Now that’s she’s fully graduated from Yorkville’s MACP program, Smith-Haber said she’s now working towards fulfilling her requirements to become a registered psychologist in Alberta.
To do so, she’ll return to the Calgary Counselling Centre where she completed her Yorkville practicum.
“I get to jump right back into helping people there, which I’m really excited about. Ultimately, I’m not sure what the future holds, but I’m looking at my options…I’ve learned to be very open to opportunities,” she said, noting her confidence in the fact that, wherever she winds up, Yorkville has given her the foundation she needs to make a difference in people’s lives.
“Having this program and the richness of the content behind it is really, really helpful…especially with being able to work with people and support them as they’re working on themselves and whatever challenges they’re facing. It’s so rewarding and inspiring to see where people can come from despite the adversity and challenges everyone faces.”
As for her own story of overcoming adversity, Smith-Haber said she’s perhaps most proud of the model of resilience she’s been able to set for her two young boys, Caleb, 14, and Zane, 12.

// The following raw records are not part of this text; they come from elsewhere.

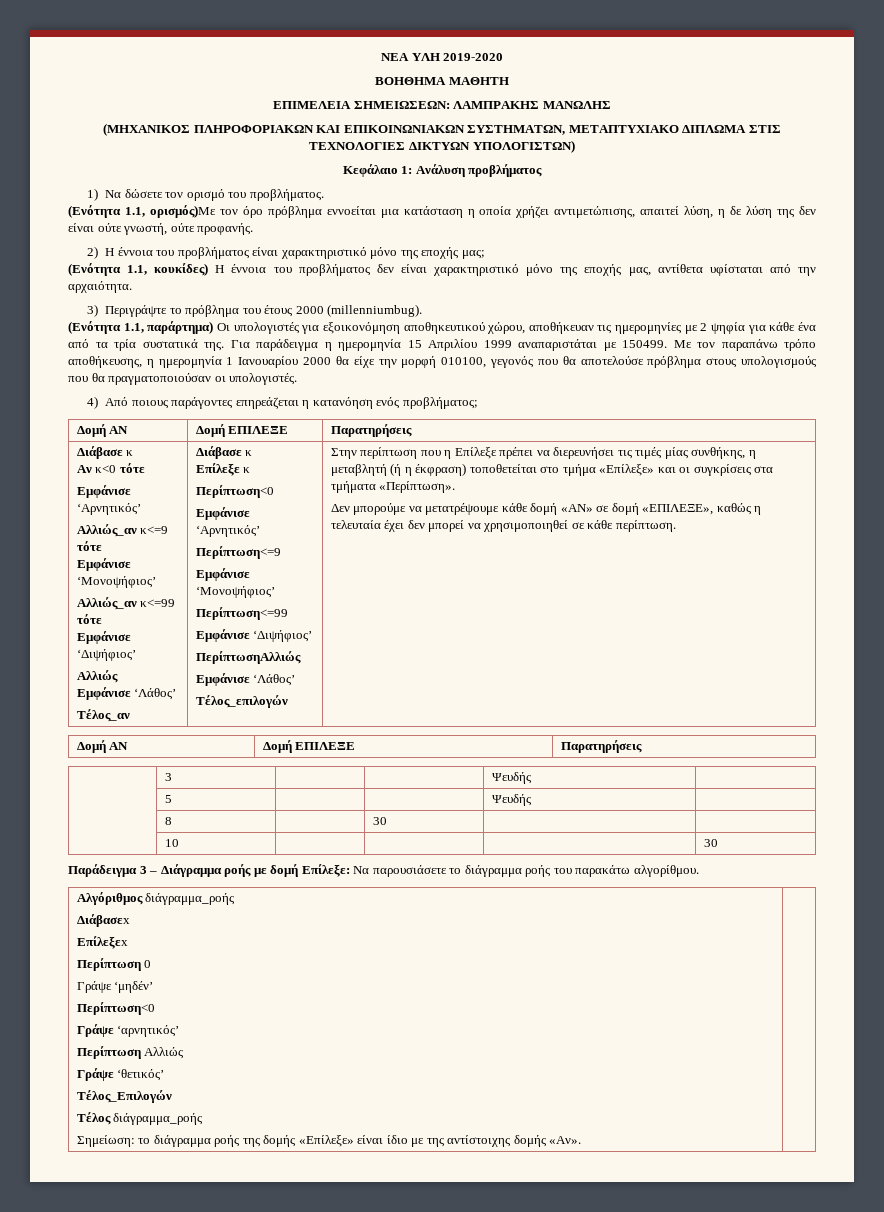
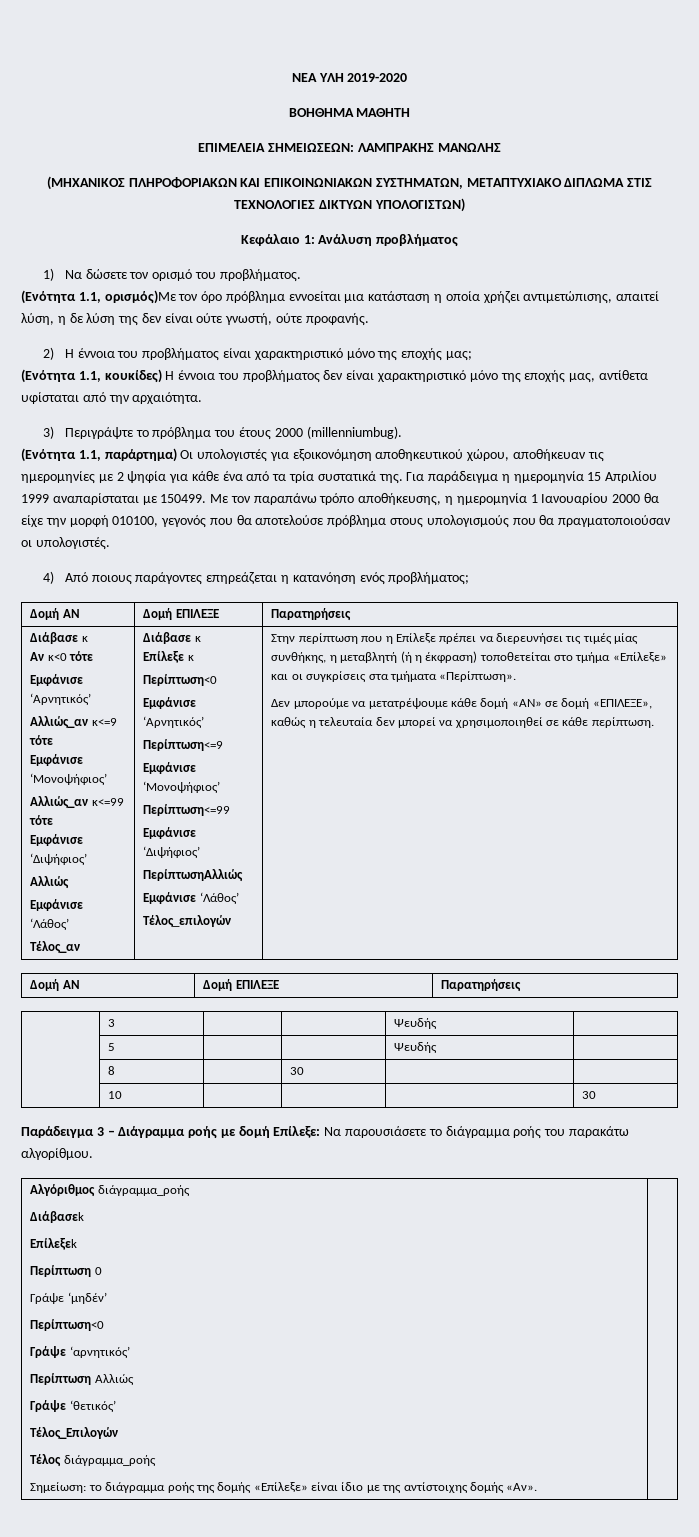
[518,339,597,351] αναπαριστάται -> [52,493,139,505] αναπαρίσταται
[384,520,405,532] έχει -> (374, 721) none
[76,914,130,927] [76,936,128,949] Διάβασεx // Επίλεξεx -> [30,1211,85,1223] [30,1238,78,1250] Διάβασεk // Επίλεξεk

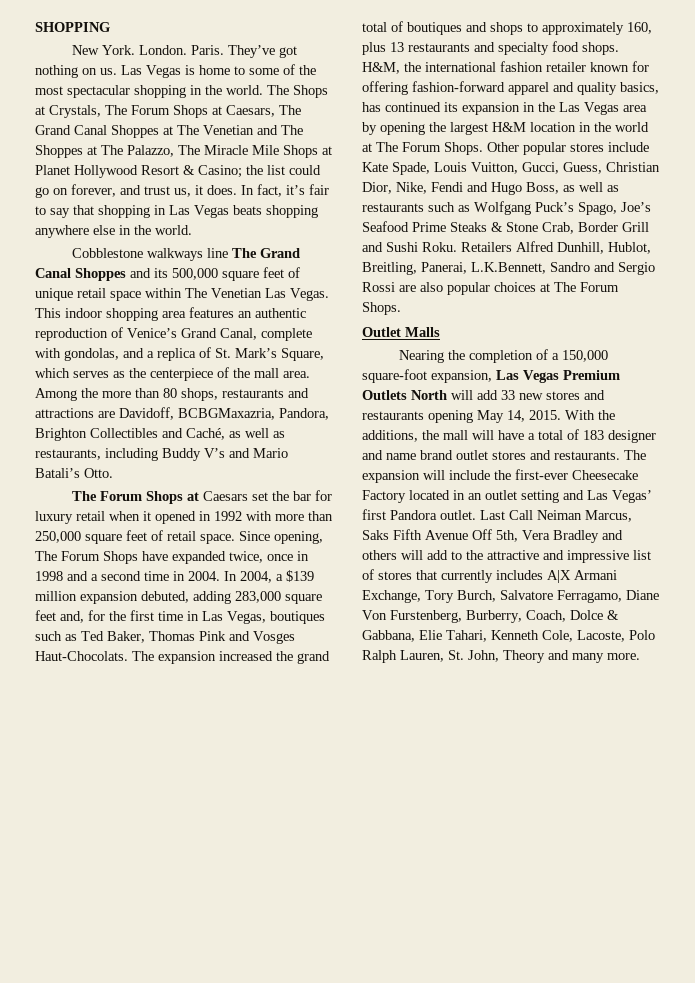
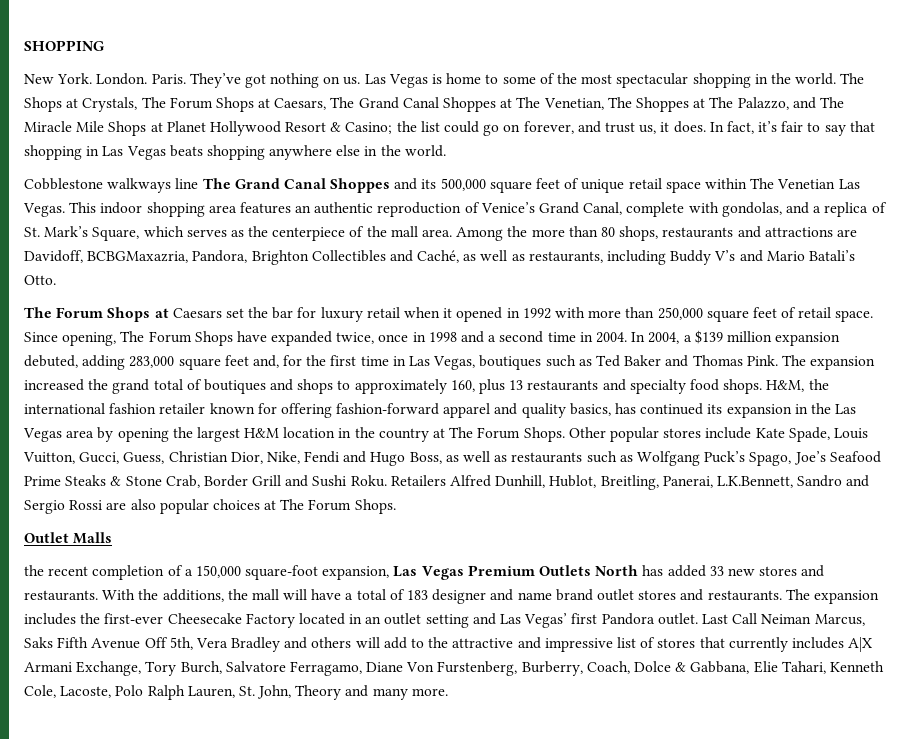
[203,125,278,135] Venetian and -> [543,98,604,110] Venetian,
(174, 151) none -> [792,97,816,109] and
[107,631,295,644] [35,651,128,661] Baker, Thomas Pink and Vosges Haut-Chocolats. -> [624,355,778,367] Baker and Thomas Pink.
[615,122,649,132] world -> [378,428,429,442] country
[398,350,465,363] Nearing the -> [24,565,89,576] the recent
[451,390,498,400] will add -> [642,565,706,577] has added
[362,410,561,423] restaurants opening May 14, 2015. -> [24,590,98,601] restaurants.
[423,470,490,480] will include -> [24,613,76,625] includes

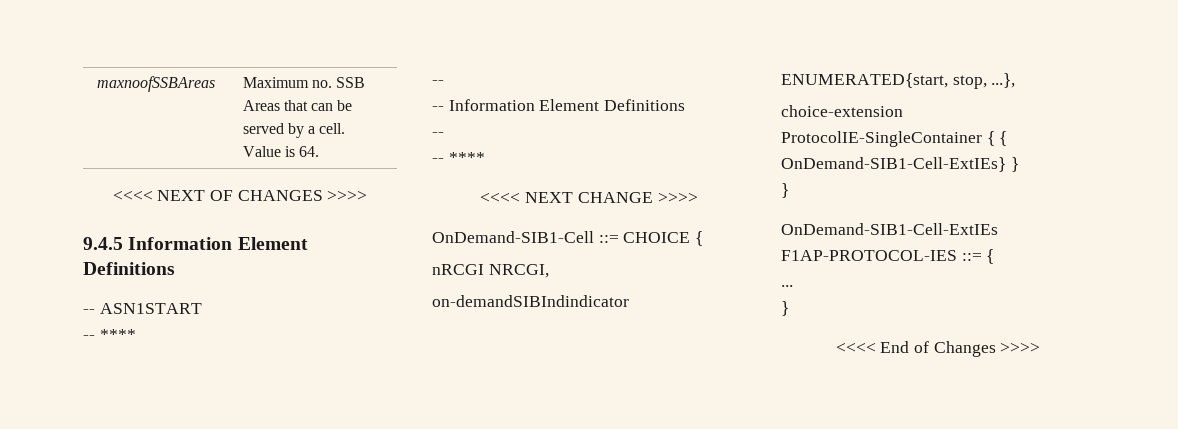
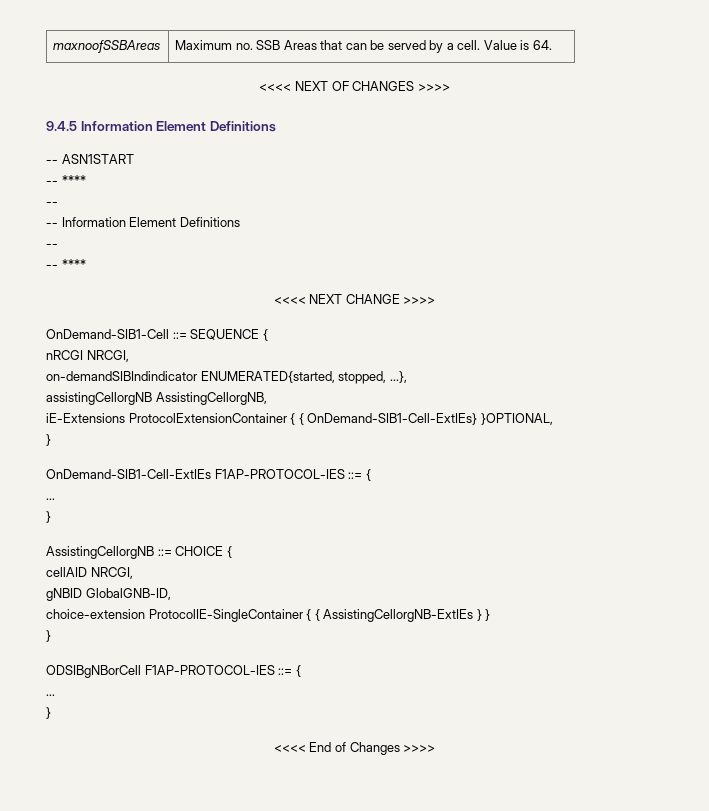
[623,232,691,243] CHOICE -> [190,329,260,340] SEQUENCE
[781,73,987,89] ENUMERATED{start, stop, -> [200,371,387,384] ENUMERATED{started, stopped,
(1016, 80) none -> [46,392,267,405] [46,413,553,425] [46,434,51,446] [46,469,371,481] [46,498,55,500] [46,511,51,523] [46,546,232,559] [46,567,133,579] [46,588,171,601] // assistingCellorgNB AssistingCellorgNB, // iE-Extensions ProtocolExtensionContainer { { OnDemand-SIB1-Cell-ExtIEs} }OPTIONAL, // } // OnDemand-SIB1-Cell-ExtIEs F1AP-PROTOCOL-IES ::= { // ... // } // AssistingCellorgNB ::= CHOICE { // cellAID NRCGI, // gNBID GlobalGNB-ID,
[781,157,1006,172] OnDemand-SIB1-Cell-ExtIEs} -> [323,609,482,622] AssistingCellorgNB-ExtIEs }
[781,223,998,235] OnDemand-SIB1-Cell-ExtIEs -> [46,665,141,678] ODSIBgNBorCell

“One of the things I’m most excited about with completing this degree is providing them an example of, even when life throws you some adversity and some challenges along the way, (being able to overcome that) adversity is an incredible superpower that most people have, but few tap into,” she said, crediting her kids for their unwavering support of her in her studies.
“Coming to this convocation was really important to all of us to kind of culminate the whole experience…I’m so grateful that they get to bear witness to this, and hopefully it can be meaningful for them, as well, and inspiring.”